Flandy tersenyum sambil mengusap sudut bibirnya yang berdarah, kemudian berdiri, kali ini menatap lekat-lekat kearah Lea yang tepat berdiri didepannya. Napas gadis itu naik turun pertanda dia sangat emosi saat ini. Yume yang berdiri tak jauh dari mereka hanya bisa memundurkan langkah terkejut menatap keduanya, tak bisa berbuat apa-apa.

"Kau marah? Kau tak berhak untuk marah disini!"

"Ya dan aku tak peduli! Kau tak tahu dan--"

"Aku tahu!" Flandy berteriak keras, memotong perkataan Lea. Laki-laki itu menghela napas sebentar, mencoba meredamkan emosinya yang tiba-tiba saja keluar.

"Kau terlalu naif. Jangan menganggap dirimu paling menderita di dunia ini! Kau pikir hanya kau saja yang korban disini!?" Flandy memajukan langkahnya kali ini benar-benar tak tahan, tak peduli yang dihadapannya saat ini perempuan atau laki-laki.

"Ayah, Ibu, Kakak perempuan, dan adik laki-lakiku! Siapa yang--" Flandy menutup matanya sebentar kemudian mundur selangkah.
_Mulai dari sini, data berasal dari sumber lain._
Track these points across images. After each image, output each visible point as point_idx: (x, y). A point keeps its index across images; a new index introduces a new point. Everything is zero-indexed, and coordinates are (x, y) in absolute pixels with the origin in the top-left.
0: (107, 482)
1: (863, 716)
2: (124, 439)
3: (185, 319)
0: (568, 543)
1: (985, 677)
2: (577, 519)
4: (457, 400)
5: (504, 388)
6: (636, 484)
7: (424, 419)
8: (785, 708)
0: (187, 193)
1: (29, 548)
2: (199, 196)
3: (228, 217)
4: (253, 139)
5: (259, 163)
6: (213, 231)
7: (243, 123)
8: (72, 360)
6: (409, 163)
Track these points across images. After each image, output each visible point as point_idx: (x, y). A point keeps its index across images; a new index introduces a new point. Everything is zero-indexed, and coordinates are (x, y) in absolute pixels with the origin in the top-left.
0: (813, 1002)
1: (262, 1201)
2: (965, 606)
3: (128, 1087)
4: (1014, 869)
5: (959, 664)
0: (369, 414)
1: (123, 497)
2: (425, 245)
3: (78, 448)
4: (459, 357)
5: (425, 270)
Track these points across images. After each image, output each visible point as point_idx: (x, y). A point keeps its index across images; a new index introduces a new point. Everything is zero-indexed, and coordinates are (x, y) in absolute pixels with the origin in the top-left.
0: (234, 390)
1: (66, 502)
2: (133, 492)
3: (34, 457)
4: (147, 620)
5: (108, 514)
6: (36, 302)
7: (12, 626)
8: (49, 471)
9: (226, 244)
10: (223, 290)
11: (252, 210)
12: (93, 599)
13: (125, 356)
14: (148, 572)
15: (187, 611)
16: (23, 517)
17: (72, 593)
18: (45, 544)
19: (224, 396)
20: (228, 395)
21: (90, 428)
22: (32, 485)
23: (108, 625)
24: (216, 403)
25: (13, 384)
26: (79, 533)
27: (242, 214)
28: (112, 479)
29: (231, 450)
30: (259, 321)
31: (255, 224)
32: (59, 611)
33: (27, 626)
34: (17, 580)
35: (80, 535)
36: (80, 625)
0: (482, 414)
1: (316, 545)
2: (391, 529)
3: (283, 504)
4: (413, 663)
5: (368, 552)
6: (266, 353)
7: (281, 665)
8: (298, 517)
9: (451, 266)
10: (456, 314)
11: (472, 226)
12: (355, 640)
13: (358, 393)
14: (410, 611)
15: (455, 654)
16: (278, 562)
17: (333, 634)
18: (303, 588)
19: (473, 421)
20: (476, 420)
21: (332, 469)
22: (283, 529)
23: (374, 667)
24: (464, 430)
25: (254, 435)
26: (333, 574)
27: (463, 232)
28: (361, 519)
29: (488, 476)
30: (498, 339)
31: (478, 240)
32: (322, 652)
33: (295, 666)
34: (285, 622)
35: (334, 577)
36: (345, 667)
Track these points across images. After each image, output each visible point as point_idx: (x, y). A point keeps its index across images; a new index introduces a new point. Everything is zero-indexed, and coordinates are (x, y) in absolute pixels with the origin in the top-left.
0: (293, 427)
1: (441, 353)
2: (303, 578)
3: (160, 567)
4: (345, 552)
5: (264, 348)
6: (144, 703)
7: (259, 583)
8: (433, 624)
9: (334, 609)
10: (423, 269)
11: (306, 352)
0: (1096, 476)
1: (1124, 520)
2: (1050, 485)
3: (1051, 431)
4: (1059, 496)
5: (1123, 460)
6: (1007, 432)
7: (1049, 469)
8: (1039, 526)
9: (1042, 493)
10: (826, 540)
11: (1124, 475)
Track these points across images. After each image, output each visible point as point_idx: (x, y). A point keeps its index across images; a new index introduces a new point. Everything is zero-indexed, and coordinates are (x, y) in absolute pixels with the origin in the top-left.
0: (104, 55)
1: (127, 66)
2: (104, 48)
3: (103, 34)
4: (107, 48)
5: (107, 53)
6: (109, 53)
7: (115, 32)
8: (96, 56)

"Siapa yang bertanggung jawab? Kita semua korban! Buka matamu lebar-lebar. Kau bukan satu-satunya yang menderita disini!" Flandy menggelengkan kepalanya. Dadanya naik turun. Kehilangan keluarga secara tiba-tiba seperti itu memang tak dapat diprediksinya. Dia tak akan pernah tahu saat itu, saat terakhir mereka berpamitan. Hari yang tampak biasa dimana pertemuan pemimpin kerajaan dilakukan dan hari itu, di kerajaan Cahaya.

Flandy masih ingat dengan jelas dirinya yang menolak ajakan ibunya untuk ikut, dan memilih untuk berburu dihutan. Seandainya.. seandainya dia ikut, dia tak akan berada disini sekarang, dan itu lebih baik. Menanggung beban kerajaan diumurnya yang sekarang tanpa Ayah, Ibu dan keluarganya. Flandy memalingkan wajahnya. Tak ingin menghadap kedepan.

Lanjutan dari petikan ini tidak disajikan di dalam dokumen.